Write out every one of the rows below again, line for line, without changing anything.

-=-=-=-=-

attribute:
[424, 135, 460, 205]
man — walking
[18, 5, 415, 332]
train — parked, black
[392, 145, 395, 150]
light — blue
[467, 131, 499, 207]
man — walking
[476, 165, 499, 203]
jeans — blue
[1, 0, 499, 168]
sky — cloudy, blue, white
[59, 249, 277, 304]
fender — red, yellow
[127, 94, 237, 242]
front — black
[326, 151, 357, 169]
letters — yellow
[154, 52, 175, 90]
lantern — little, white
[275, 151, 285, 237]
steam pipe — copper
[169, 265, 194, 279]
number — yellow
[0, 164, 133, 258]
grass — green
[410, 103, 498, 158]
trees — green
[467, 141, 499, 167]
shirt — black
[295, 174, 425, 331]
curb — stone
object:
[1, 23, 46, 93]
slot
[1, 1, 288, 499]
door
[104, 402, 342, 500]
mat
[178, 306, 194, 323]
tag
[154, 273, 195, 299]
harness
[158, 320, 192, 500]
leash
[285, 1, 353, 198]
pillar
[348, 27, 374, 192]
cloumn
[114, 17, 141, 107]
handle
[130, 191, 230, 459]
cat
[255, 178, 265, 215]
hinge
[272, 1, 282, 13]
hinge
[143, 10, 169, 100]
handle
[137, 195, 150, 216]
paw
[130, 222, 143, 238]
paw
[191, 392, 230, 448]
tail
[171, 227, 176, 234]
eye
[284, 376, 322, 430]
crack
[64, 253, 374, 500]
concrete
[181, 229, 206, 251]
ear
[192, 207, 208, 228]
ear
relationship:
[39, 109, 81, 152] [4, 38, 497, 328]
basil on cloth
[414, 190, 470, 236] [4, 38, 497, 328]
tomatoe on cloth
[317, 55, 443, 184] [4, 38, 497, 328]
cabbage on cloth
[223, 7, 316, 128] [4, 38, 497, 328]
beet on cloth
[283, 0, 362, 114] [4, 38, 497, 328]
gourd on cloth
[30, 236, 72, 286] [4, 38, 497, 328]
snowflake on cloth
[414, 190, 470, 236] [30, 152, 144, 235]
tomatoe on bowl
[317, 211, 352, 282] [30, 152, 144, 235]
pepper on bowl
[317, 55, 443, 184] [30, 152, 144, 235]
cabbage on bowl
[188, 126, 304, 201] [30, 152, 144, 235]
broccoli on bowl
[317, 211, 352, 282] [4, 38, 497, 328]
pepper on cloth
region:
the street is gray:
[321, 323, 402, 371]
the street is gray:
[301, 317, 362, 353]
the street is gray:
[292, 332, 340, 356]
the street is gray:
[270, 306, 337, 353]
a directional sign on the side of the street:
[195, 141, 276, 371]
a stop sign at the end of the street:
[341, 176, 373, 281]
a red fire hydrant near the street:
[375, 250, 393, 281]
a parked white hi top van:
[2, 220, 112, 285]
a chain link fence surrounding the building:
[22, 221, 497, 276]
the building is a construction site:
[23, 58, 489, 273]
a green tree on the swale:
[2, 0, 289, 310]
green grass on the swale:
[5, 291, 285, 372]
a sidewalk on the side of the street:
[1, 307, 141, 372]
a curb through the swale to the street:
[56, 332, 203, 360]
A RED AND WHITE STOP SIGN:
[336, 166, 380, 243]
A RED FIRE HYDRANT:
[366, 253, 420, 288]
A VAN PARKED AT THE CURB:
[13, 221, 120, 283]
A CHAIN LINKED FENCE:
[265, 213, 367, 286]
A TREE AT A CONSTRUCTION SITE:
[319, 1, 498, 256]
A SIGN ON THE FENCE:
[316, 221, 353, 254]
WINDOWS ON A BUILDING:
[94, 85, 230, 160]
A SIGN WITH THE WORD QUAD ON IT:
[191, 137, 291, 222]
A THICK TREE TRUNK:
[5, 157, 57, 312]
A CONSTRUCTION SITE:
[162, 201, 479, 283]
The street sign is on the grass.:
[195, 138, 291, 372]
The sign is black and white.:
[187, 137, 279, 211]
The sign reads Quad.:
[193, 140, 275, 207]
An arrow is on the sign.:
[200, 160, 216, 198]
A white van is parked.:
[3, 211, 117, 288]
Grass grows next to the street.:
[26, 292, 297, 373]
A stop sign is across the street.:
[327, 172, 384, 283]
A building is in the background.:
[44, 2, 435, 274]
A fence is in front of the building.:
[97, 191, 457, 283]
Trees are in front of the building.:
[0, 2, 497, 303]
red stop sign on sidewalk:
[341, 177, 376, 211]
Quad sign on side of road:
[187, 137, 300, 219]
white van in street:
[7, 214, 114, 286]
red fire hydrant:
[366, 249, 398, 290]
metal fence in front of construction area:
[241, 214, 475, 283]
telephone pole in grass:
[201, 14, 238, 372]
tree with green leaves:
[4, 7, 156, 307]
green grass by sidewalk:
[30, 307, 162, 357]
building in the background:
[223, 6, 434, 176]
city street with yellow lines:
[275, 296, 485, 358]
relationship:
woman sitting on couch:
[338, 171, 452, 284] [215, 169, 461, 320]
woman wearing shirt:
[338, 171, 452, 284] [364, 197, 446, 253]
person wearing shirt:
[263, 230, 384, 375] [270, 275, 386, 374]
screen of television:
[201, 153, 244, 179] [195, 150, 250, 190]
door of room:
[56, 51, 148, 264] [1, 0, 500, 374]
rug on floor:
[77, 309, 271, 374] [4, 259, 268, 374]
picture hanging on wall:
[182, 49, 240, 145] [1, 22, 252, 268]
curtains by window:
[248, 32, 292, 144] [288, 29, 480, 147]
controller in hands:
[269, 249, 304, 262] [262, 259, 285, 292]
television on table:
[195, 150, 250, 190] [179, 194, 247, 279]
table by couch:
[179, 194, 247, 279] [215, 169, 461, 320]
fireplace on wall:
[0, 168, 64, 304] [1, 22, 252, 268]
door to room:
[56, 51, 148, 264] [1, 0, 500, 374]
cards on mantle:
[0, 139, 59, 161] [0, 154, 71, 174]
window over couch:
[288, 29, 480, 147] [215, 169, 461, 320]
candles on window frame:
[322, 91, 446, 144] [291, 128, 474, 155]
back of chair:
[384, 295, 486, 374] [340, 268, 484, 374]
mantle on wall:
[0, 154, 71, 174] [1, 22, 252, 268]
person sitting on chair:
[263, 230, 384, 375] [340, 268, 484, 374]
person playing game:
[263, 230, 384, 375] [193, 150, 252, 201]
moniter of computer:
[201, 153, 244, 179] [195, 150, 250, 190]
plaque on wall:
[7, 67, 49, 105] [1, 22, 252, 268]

-=-=-=-=-

▶ _Exercise answer_:
attribute:
[424, 135, 460, 205]
man — walking
[18, 5, 415, 332]
train — parked, black
[392, 145, 395, 150]
light — blue
[467, 131, 499, 207]
man — walking
[476, 165, 499, 203]
jeans — blue
[1, 0, 499, 168]
sky — cloudy, blue, white
[59, 249, 277, 304]
fender — red, yellow
[127, 94, 237, 242]
front — black
[326, 151, 357, 169]
letters — yellow
[154, 52, 175, 90]
lantern — little, white
[275, 151, 285, 237]
steam pipe — copper
[169, 265, 194, 279]
number — yellow
[0, 164, 133, 258]
grass — green
[410, 103, 498, 158]
trees — green
[467, 141, 499, 167]
shirt — black
[295, 174, 425, 331]
curb — stone
object:
[1, 23, 46, 93]
slot
[1, 1, 288, 499]
door
[104, 402, 342, 500]
mat
[178, 306, 194, 323]
tag
[154, 273, 195, 299]
harness
[158, 320, 192, 500]
leash
[285, 1, 353, 198]
pillar
[348, 27, 374, 192]
cloumn
[114, 17, 141, 107]
handle
[130, 191, 230, 459]
cat
[255, 178, 265, 215]
hinge
[272, 1, 282, 13]
hinge
[143, 10, 169, 100]
handle
[137, 195, 150, 216]
paw
[130, 222, 143, 238]
paw
[191, 392, 230, 448]
tail
[171, 227, 176, 234]
eye
[284, 376, 322, 430]
crack
[64, 253, 374, 500]
concrete
[181, 229, 206, 251]
ear
[192, 207, 208, 228]
ear
relationship:
[39, 109, 81, 152] [4, 38, 497, 328]
basil on cloth
[414, 190, 470, 236] [4, 38, 497, 328]
tomatoe on cloth
[317, 55, 443, 184] [4, 38, 497, 328]
cabbage on cloth
[223, 7, 316, 128] [4, 38, 497, 328]
beet on cloth
[283, 0, 362, 114] [4, 38, 497, 328]
gourd on cloth
[30, 236, 72, 286] [4, 38, 497, 328]
snowflake on cloth
[414, 190, 470, 236] [30, 152, 144, 235]
tomatoe on bowl
[317, 211, 352, 282] [30, 152, 144, 235]
pepper on bowl
[317, 55, 443, 184] [30, 152, 144, 235]
cabbage on bowl
[188, 126, 304, 201] [30, 152, 144, 235]
broccoli on bowl
[317, 211, 352, 282] [4, 38, 497, 328]
pepper on cloth
region:
the street is gray:
[321, 323, 402, 371]
the street is gray:
[301, 317, 362, 353]
the street is gray:
[292, 332, 340, 356]
the street is gray:
[270, 306, 337, 353]
a directional sign on the side of the street:
[195, 141, 276, 371]
a stop sign at the end of the street:
[341, 176, 373, 281]
a red fire hydrant near the street:
[375, 250, 393, 281]
a parked white hi top van:
[2, 220, 112, 285]
a chain link fence surrounding the building:
[22, 221, 497, 276]
the building is a construction site:
[23, 58, 489, 273]
a green tree on the swale:
[2, 0, 289, 310]
green grass on the swale:
[5, 291, 285, 372]
a sidewalk on the side of the street:
[1, 307, 141, 372]
a curb through the swale to the street:
[56, 332, 203, 360]
A RED AND WHITE STOP SIGN:
[336, 166, 380, 243]
A RED FIRE HYDRANT:
[366, 253, 420, 288]
A VAN PARKED AT THE CURB:
[13, 221, 120, 283]
A CHAIN LINKED FENCE:
[265, 213, 367, 286]
A TREE AT A CONSTRUCTION SITE:
[319, 1, 498, 256]
A SIGN ON THE FENCE:
[316, 221, 353, 254]
WINDOWS ON A BUILDING:
[94, 85, 230, 160]
A SIGN WITH THE WORD QUAD ON IT:
[191, 137, 291, 222]
A THICK TREE TRUNK:
[5, 157, 57, 312]
A CONSTRUCTION SITE:
[162, 201, 479, 283]
The street sign is on the grass.:
[195, 138, 291, 372]
The sign is black and white.:
[187, 137, 279, 211]
The sign reads Quad.:
[193, 140, 275, 207]
An arrow is on the sign.:
[200, 160, 216, 198]
A white van is parked.:
[3, 211, 117, 288]
Grass grows next to the street.:
[26, 292, 297, 373]
A stop sign is across the street.:
[327, 172, 384, 283]
A building is in the background.:
[44, 2, 435, 274]
A fence is in front of the building.:
[97, 191, 457, 283]
Trees are in front of the building.:
[0, 2, 497, 303]
red stop sign on sidewalk:
[341, 177, 376, 211]
Quad sign on side of road:
[187, 137, 300, 219]
white van in street:
[7, 214, 114, 286]
red fire hydrant:
[366, 249, 398, 290]
metal fence in front of construction area:
[241, 214, 475, 283]
telephone pole in grass:
[201, 14, 238, 372]
tree with green leaves:
[4, 7, 156, 307]
green grass by sidewalk:
[30, 307, 162, 357]
building in the background:
[223, 6, 434, 176]
city street with yellow lines:
[275, 296, 485, 358]
relationship:
woman sitting on couch:
[338, 171, 452, 284] [215, 169, 461, 320]
woman wearing shirt:
[338, 171, 452, 284] [364, 197, 446, 253]
person wearing shirt:
[263, 230, 384, 375] [270, 275, 386, 374]
screen of television:
[201, 153, 244, 179] [195, 150, 250, 190]
door of room:
[56, 51, 148, 264] [1, 0, 500, 374]
rug on floor:
[77, 309, 271, 374] [4, 259, 268, 374]
picture hanging on wall:
[182, 49, 240, 145] [1, 22, 252, 268]
curtains by window:
[248, 32, 292, 144] [288, 29, 480, 147]
controller in hands:
[269, 249, 304, 262] [262, 259, 285, 292]
television on table:
[195, 150, 250, 190] [179, 194, 247, 279]
table by couch:
[179, 194, 247, 279] [215, 169, 461, 320]
fireplace on wall:
[0, 168, 64, 304] [1, 22, 252, 268]
door to room:
[56, 51, 148, 264] [1, 0, 500, 374]
cards on mantle:
[0, 139, 59, 161] [0, 154, 71, 174]
window over couch:
[288, 29, 480, 147] [215, 169, 461, 320]
candles on window frame:
[322, 91, 446, 144] [291, 128, 474, 155]
back of chair:
[384, 295, 486, 374] [340, 268, 484, 374]
mantle on wall:
[0, 154, 71, 174] [1, 22, 252, 268]
person sitting on chair:
[263, 230, 384, 375] [340, 268, 484, 374]
person playing game:
[263, 230, 384, 375] [193, 150, 252, 201]
moniter of computer:
[201, 153, 244, 179] [195, 150, 250, 190]
plaque on wall:
[7, 67, 49, 105] [1, 22, 252, 268]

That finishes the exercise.